The grievance program provides a variety of supportive and protective functions by giving the offender an alternative to confrontation and an outlet for frustration and aggression. The program offers the offender a less formal alternative to litigation, thus saving taxpayers the cost of defending the agency in court.
Our mission is to enhance the lines of communication between staff and offenders by providing a resource within the TDCJ for hearing and resolving concerns of offenders affecting the institutional environment.
The current offender grievance process facilitates problem resolution at two distinct administrative levels. Step 1 allows the Warden of the unit to be aware of issues concerning the unit and provides the Warden the opportunity to resolve issues at the unit level.
Step 2 affords an offender the opportunity to appeal thee Warden's decision. Step 2 grievances are sent off to the unit to the Central Grievance Office in Huntsville for review. Once the two-step process has been completed, the offender's administrative remedies within TDCJ have been exhausted.
Grievable issues are: (1) TDCJ policies and procedures; (2) actions of an employee or of another offender; (3) harassment and/or retaliation for use of the grievance procedure or access to the courts; (4) loss or damage of personal property by TDCJ; (5) basic care (things that TDCJ has control over).
Non-grievable issues include: State or federal laws, parole decisions, time-served disputes, matters for which other formal appeal mechanisms exist, any matter beyond the control of the Agency.
TX-CURE Editorial comments.
It is good that TDCJ-ID recognizes the need for a workable Grievance Program.
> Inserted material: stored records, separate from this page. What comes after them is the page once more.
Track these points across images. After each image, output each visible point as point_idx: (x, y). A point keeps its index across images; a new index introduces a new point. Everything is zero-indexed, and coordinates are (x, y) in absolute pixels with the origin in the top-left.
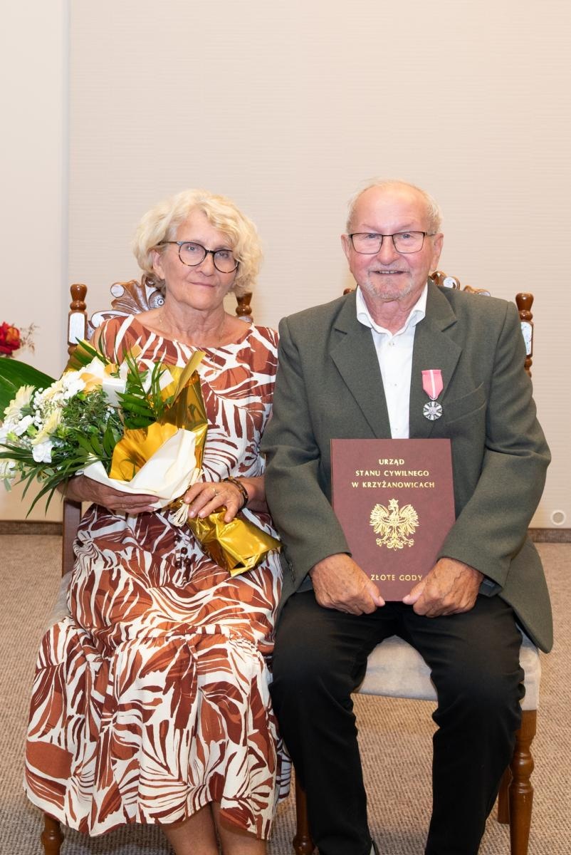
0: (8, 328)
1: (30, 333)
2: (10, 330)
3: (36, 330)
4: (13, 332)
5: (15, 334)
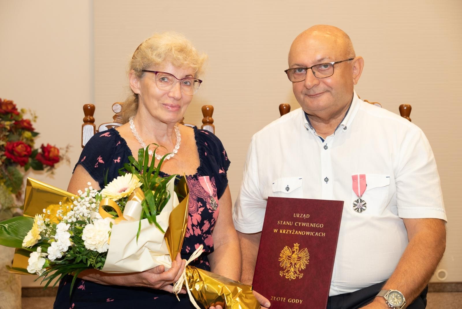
0: (51, 147)
1: (67, 151)
2: (52, 149)
3: (71, 149)
4: (55, 150)
5: (56, 152)
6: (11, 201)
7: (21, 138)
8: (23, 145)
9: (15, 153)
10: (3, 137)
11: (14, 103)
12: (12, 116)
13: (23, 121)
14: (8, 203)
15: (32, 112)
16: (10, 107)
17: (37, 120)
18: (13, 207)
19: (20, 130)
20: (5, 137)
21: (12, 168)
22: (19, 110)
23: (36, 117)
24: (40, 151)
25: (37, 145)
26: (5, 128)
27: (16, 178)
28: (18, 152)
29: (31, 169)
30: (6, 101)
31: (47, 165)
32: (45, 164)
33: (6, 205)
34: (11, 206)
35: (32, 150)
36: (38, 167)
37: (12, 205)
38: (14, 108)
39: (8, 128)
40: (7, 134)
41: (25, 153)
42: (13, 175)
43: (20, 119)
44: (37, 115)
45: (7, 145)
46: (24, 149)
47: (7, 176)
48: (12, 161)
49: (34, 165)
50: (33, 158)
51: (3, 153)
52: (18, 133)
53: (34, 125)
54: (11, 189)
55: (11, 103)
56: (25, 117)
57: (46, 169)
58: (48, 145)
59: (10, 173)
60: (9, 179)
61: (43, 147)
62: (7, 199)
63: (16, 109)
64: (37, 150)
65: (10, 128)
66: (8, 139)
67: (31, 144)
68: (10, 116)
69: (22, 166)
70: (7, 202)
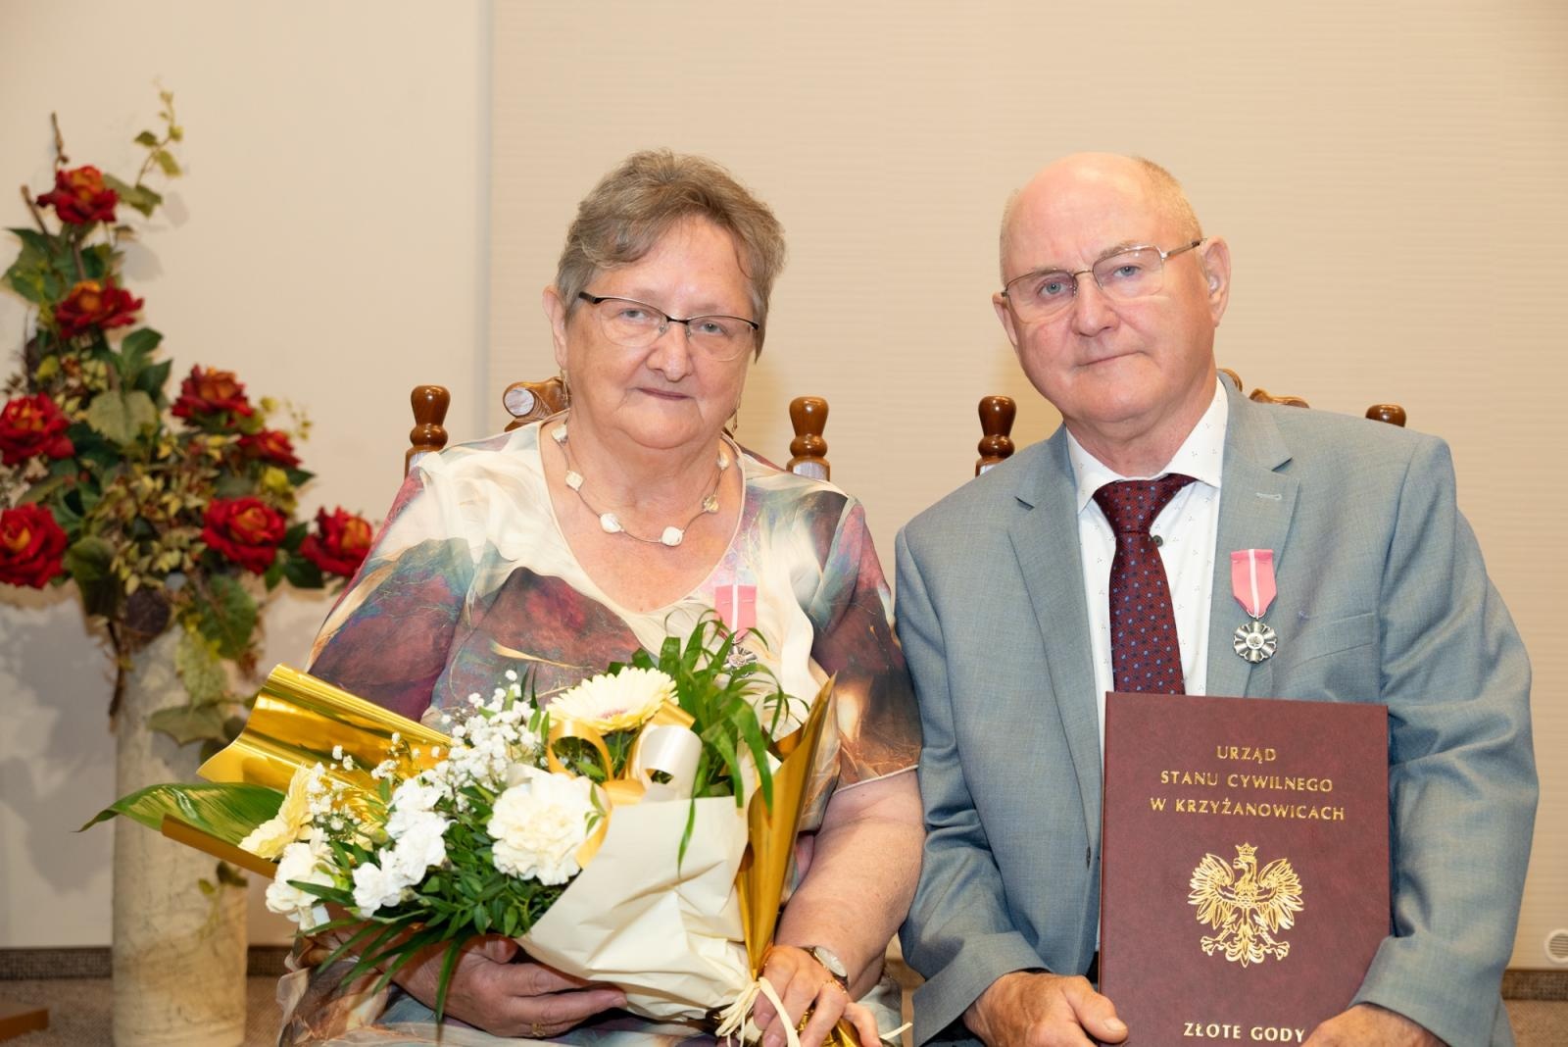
0: (347, 519)
2: (351, 525)
4: (358, 529)
5: (363, 533)
6: (217, 683)
7: (257, 489)
8: (258, 511)
9: (236, 536)
10: (198, 485)
11: (239, 380)
12: (230, 420)
13: (266, 436)
14: (209, 689)
15: (296, 410)
16: (225, 393)
17: (312, 433)
18: (227, 701)
19: (256, 463)
20: (207, 485)
21: (223, 581)
22: (254, 402)
23: (306, 425)
24: (313, 528)
25: (305, 510)
26: (209, 457)
27: (234, 612)
28: (241, 531)
29: (284, 583)
30: (213, 373)
31: (335, 574)
32: (327, 569)
33: (204, 694)
34: (217, 697)
35: (289, 524)
36: (308, 579)
37: (222, 694)
38: (238, 396)
39: (217, 455)
40: (213, 473)
41: (264, 534)
42: (228, 601)
43: (258, 430)
44: (309, 418)
45: (212, 507)
46: (263, 522)
47: (208, 603)
48: (225, 558)
49: (295, 572)
50: (291, 550)
51: (198, 532)
52: (248, 472)
53: (301, 450)
54: (217, 643)
55: (227, 380)
56: (273, 423)
57: (330, 586)
58: (338, 511)
59: (216, 595)
60: (215, 614)
61: (322, 517)
62: (206, 676)
63: (245, 399)
64: (304, 525)
65: (223, 454)
66: (214, 490)
67: (285, 507)
68: (223, 419)
69: (258, 573)
70: (205, 683)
It is especially good to note (#3 above) that retaliation is recognized as a real problem and is itself a grievable issue.
The weakness of the program is obvious: Who is running the show, and for whose benefit? Whose side are the officials on? Whom do they believe? Whose reputation and job are at risk?
Would TDCJ favor an outside “civilian” grievance board? Does the public have a right to know what goes on in the prisons?